Start of Block

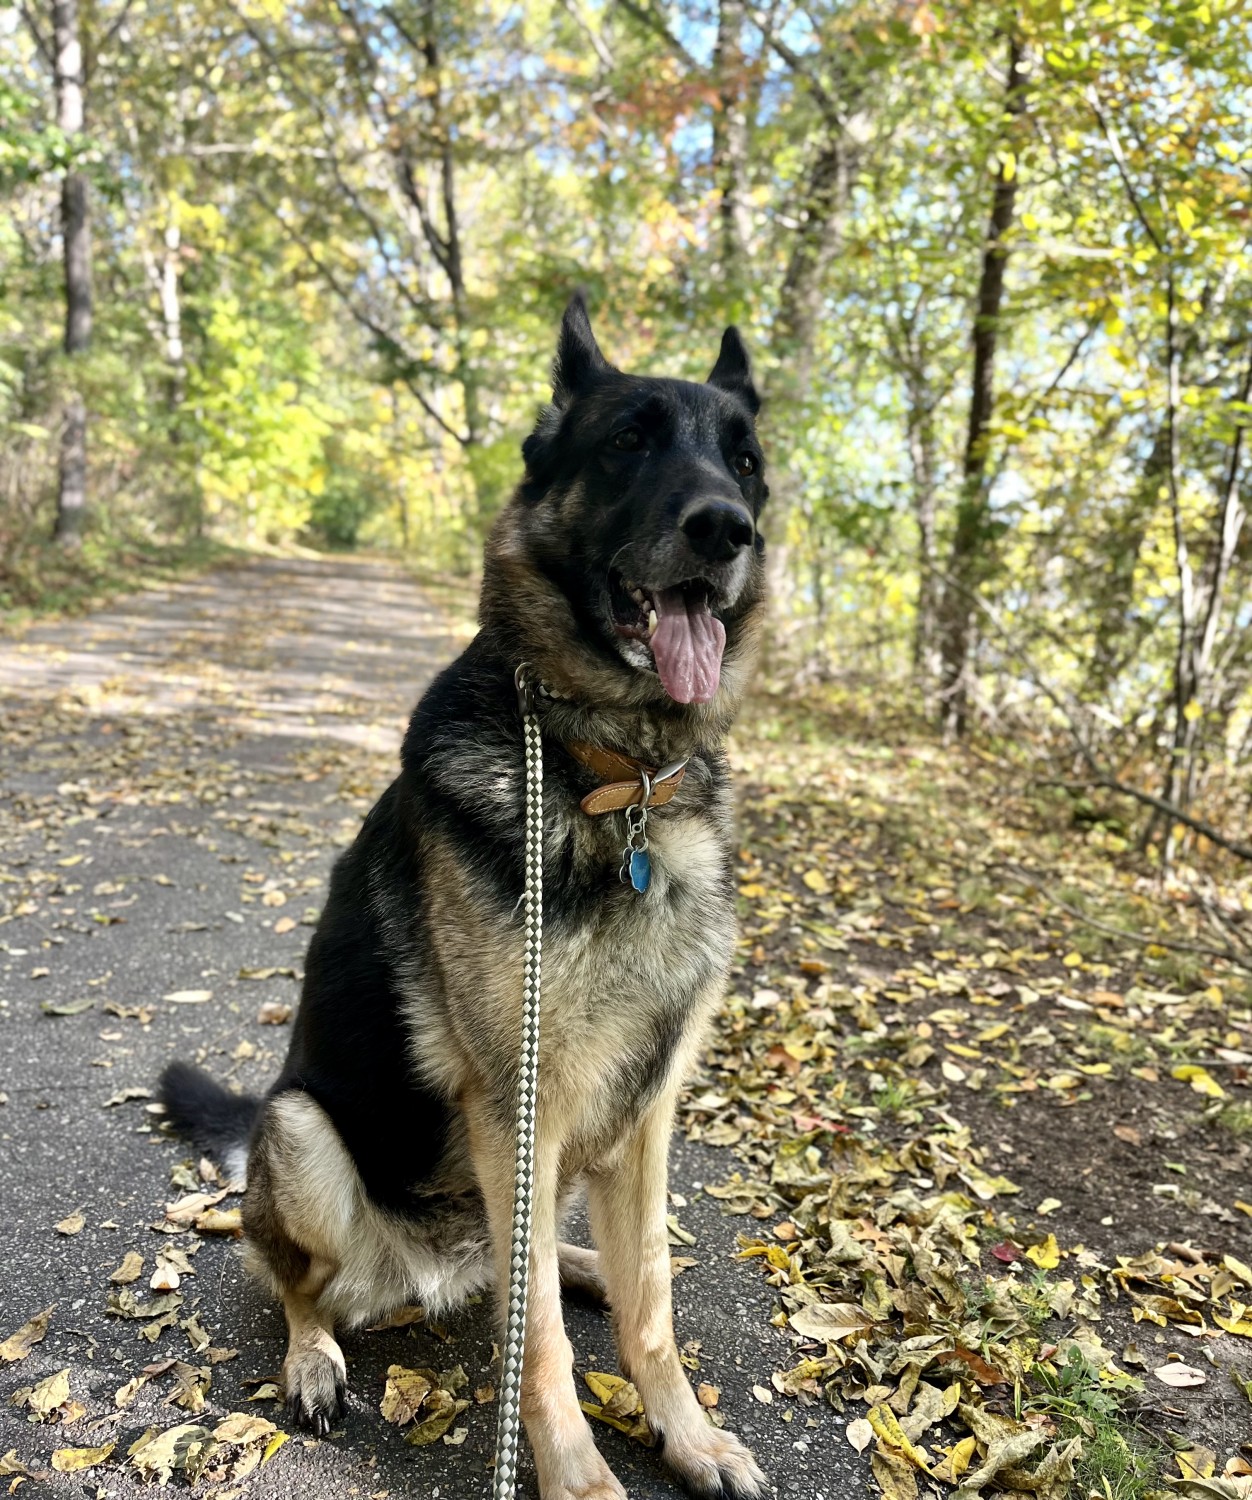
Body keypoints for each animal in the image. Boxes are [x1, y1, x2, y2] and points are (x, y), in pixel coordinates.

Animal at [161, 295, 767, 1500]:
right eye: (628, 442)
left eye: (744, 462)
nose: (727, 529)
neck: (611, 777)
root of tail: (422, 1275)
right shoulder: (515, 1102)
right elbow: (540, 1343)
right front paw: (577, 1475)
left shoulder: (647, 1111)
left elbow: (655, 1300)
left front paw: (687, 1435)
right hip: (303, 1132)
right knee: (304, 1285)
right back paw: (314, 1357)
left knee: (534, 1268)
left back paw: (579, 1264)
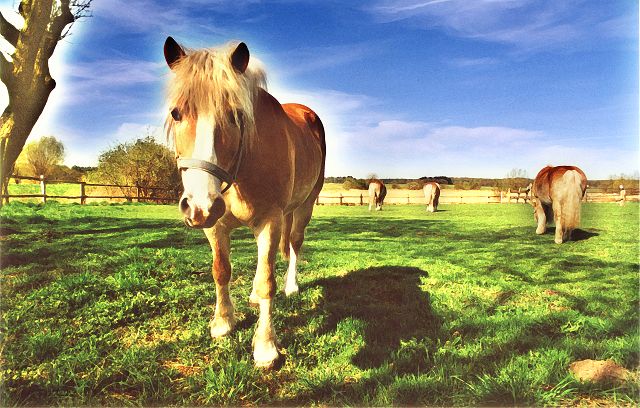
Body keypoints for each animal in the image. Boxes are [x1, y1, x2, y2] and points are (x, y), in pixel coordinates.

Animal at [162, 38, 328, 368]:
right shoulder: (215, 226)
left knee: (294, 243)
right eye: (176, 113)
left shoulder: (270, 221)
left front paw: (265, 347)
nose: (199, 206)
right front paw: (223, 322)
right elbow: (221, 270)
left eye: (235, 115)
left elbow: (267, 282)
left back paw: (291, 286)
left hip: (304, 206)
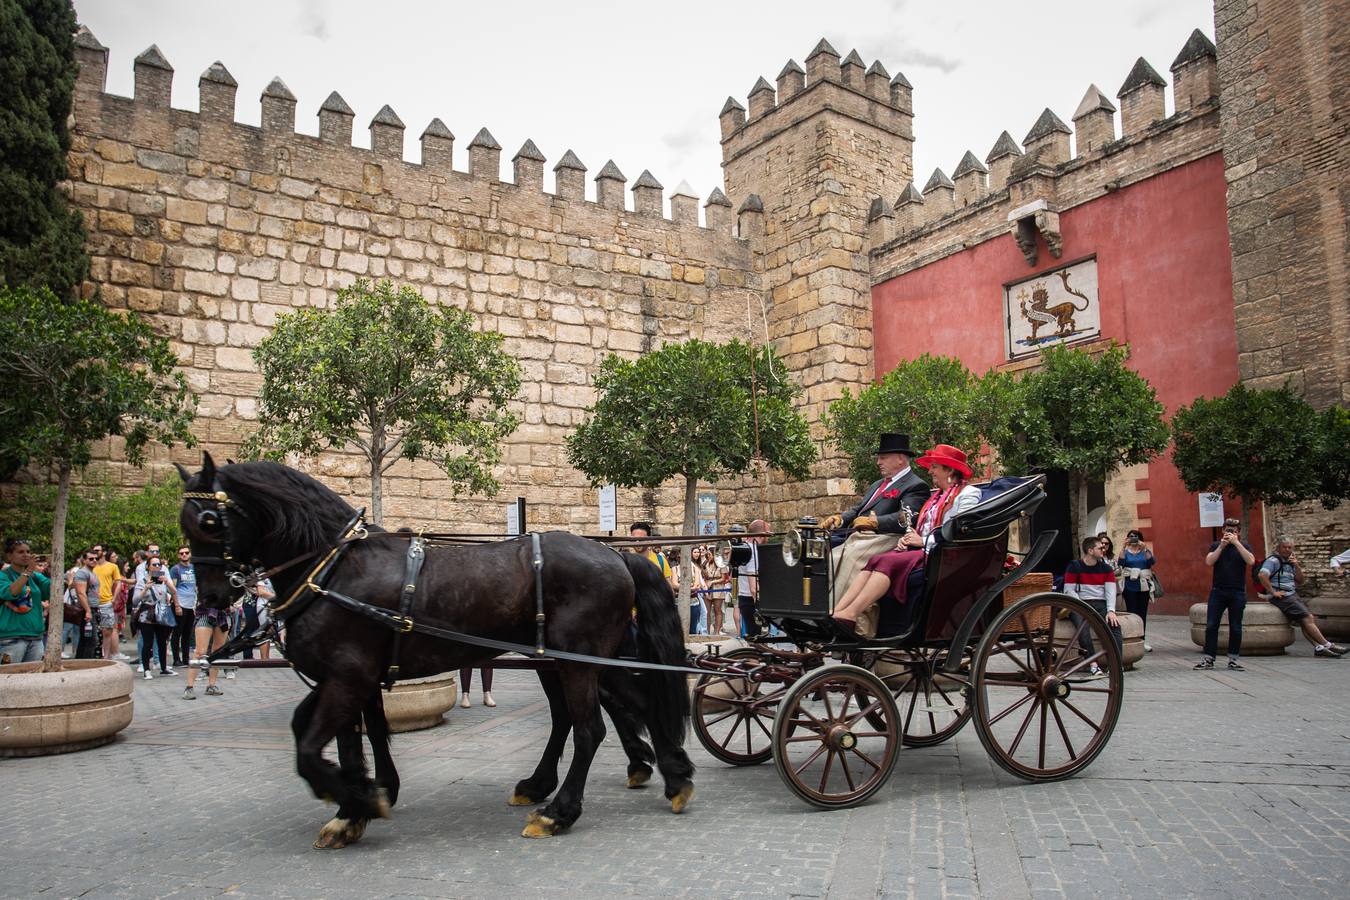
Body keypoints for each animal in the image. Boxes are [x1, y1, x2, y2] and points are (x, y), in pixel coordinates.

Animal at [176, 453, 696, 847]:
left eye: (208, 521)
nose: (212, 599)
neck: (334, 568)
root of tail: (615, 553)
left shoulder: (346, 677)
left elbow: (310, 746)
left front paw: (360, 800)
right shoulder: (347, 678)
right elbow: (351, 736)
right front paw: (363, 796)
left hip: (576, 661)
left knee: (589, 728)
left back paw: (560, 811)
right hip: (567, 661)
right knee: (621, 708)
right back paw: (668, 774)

End of Block
Start of Block

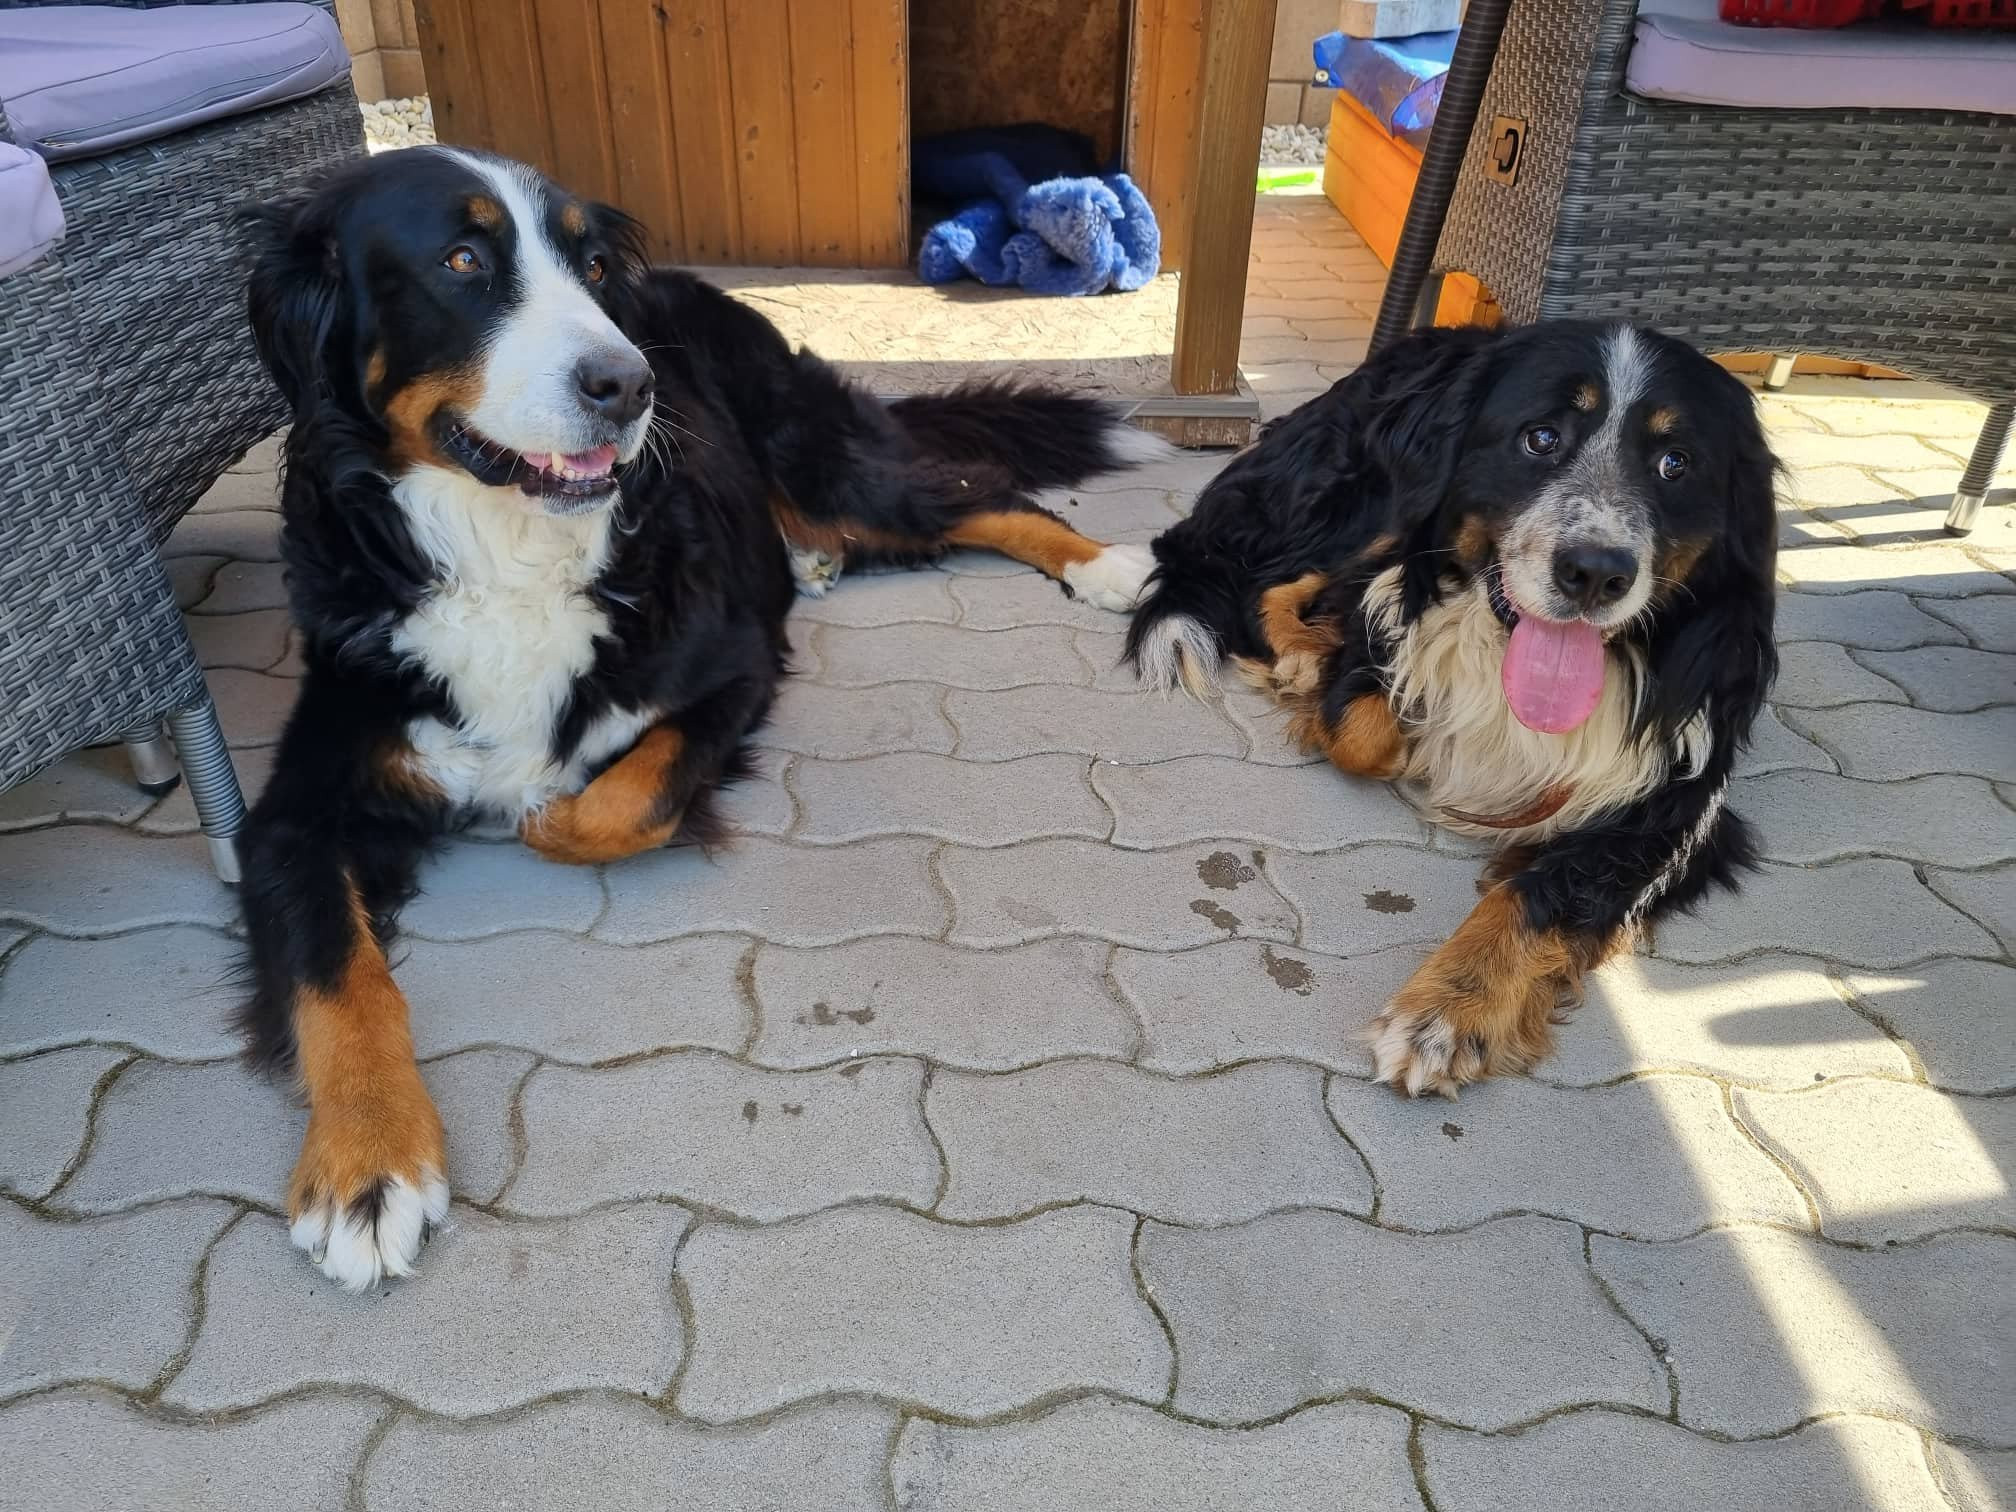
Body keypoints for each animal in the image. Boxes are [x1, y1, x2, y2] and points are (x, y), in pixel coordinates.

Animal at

End of Block

Exactly the lines above from the one that contains "left knee: (534, 1268)" down to the one that contains "left shoulder: (346, 677)" are to be output, both ends kept and pictures omitted.

left knee: (534, 1268)
left back paw: (579, 1264)
Body keypoints for each animal in the image. Boxes are [x1, y1, x2, y2] and points are (x, y), in pixel coordinates.

Animal at [162, 38, 328, 368]:
right shoulder: (215, 226)
left knee: (294, 243)
right eye: (176, 113)
left shoulder: (270, 221)
left front paw: (265, 347)
nose: (199, 206)
right front paw: (223, 322)
right elbow: (221, 270)
left eye: (235, 115)
left elbow: (267, 282)
left back paw: (291, 286)
left hip: (304, 206)
Body keypoints for each animal in the image. Boxes are [x1, y1, x2, y2] and points are (x, y), in pixel coordinates.

Animal at [176, 453, 696, 847]:
left eye: (208, 521)
nose: (212, 599)
neck: (334, 568)
root of tail: (615, 553)
left shoulder: (346, 677)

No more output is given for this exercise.